[Extrait retenu]:
Ce mouvement a permis a minima à chaque individu d’interroger son vécu pour savoir s’il ou elle avait été victime et/ou auteur d’agissements susceptibles de s’apparenter à du harcèlement sexuel.

La sphère professionnelle n’est évidemment pas épargnée par ces agissements puisqu’en 2019, près d’une Française sur trois (30%) indiquait avoir déjà été harcelée ou agressée sexuellement sur son lieu de travail au sens juridique du terme (sondage IFOP).

Cette étude révèle également que les femmes actives sont loin d’être toutes exposées au même niveau de sexisme ou de harcèlement sexuel dans leur environnement professionnel.

Ainsi, les salariées s’y avèrent d’autant plus exposées qu’elles sont jeunes, urbaines, discriminées pour leur orientation sexuelle ou leur religion, déjà victimes de violences sexuelles, employées dans un environnement de travail masculin ou forcées à porter des tenues montrant leurs formes, leur poitrine ou leurs jambes.

Ces dernières années, la France a renforcé quelque peu son arsenal législatif pour appréhender le harcèlement sexuel en entreprise.

Encore faut-il que les salarié.e.s, comme les employeurs, osent s’en emparer !

Le savoir étant le pouvoir, voici quelques rappels sur l’appréhension de la notion de harcèlement sexuel par le droit du travail.

[Données fournies]:
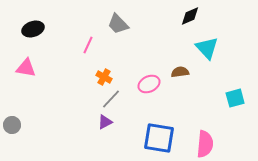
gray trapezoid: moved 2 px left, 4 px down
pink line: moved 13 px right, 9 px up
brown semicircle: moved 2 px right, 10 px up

[Consignes]:
A. Reformulez sous forme de liste le paragraphe de l'extrait sur le harcèlement sexuel au travail qui commence par « Ainsi, les salariées s'y avèrent ». Conservez ses faits principaux.
B. Répondez brièvement aux questions suivantes à partir de l'extrait sur le harcèlement sexuel au travail :
(i) En 2019, quelle proportion de Françaises indiquait avoir déjà été harcelée ou agressée sexuellement sur son lieu de travail ?
(ii) Quel organisme a réalisé le sondage cité ?
(iii) Qu'est-ce que la France a renforcé ces dernières années pour appréhender le harcèlement sexuel en entreprise ?
C. Rédigez la suite du texte sur le harcèlement sexuel au travail à partir de sa dernière phrase.

[Réponses]:
A.
Les salariées sont d'autant plus exposées au sexisme ou au harcèlement sexuel dans leur environnement professionnel qu'elles sont :
- jeunes ;
- urbaines ;
- discriminées pour leur orientation sexuelle ou leur religion ;
- déjà victimes de violences sexuelles ;
- employées dans un environnement de travail masculin ;
- forcées à porter des tenues montrant leurs formes, leur poitrine ou leurs jambes.

B.
(i) Près d'une sur trois (30 %).
(ii) L'IFOP.
(iii) Son arsenal législatif.

C.
Livre ouvert avec un remplissage uni

Comment le code du travail définit le harcèlement sexuel ?


L'article L.1153-1 du Code du travail donne une définition claire et précise du harcèlement sexuel.

Il découle de cette définition deux types d’agissements susceptibles d’être qualifiés de harcèlement sexuel dans l’entreprise :

  • Premier type : les propos ou comportements à connotation sexuelle ou sexistes répétés et non désirés ;
  • Deuxième type : La pression grave de nature à obtenir un acte de nature sexuel (dit harcèlement sexuel assimilé).
En pratique, le deuxième type de harcèlement est relativement aisé à identifier : il s’agit d’un abus d’autorité, concrétisé par des menaces sur les conditions de travail, des actes de chantage à la promotion ou au licenciement, pour obtenir des actes sexuels.

En revanche, le premier type peut paraitre plus complexe à appréhender. Il regroupe un ensemble de propos ou comportements qui, du fait de leur caractère répété, insistant et non désiré, créent un climat intimidant, outrageant, ceci même sans l’expression de menaces évidentes.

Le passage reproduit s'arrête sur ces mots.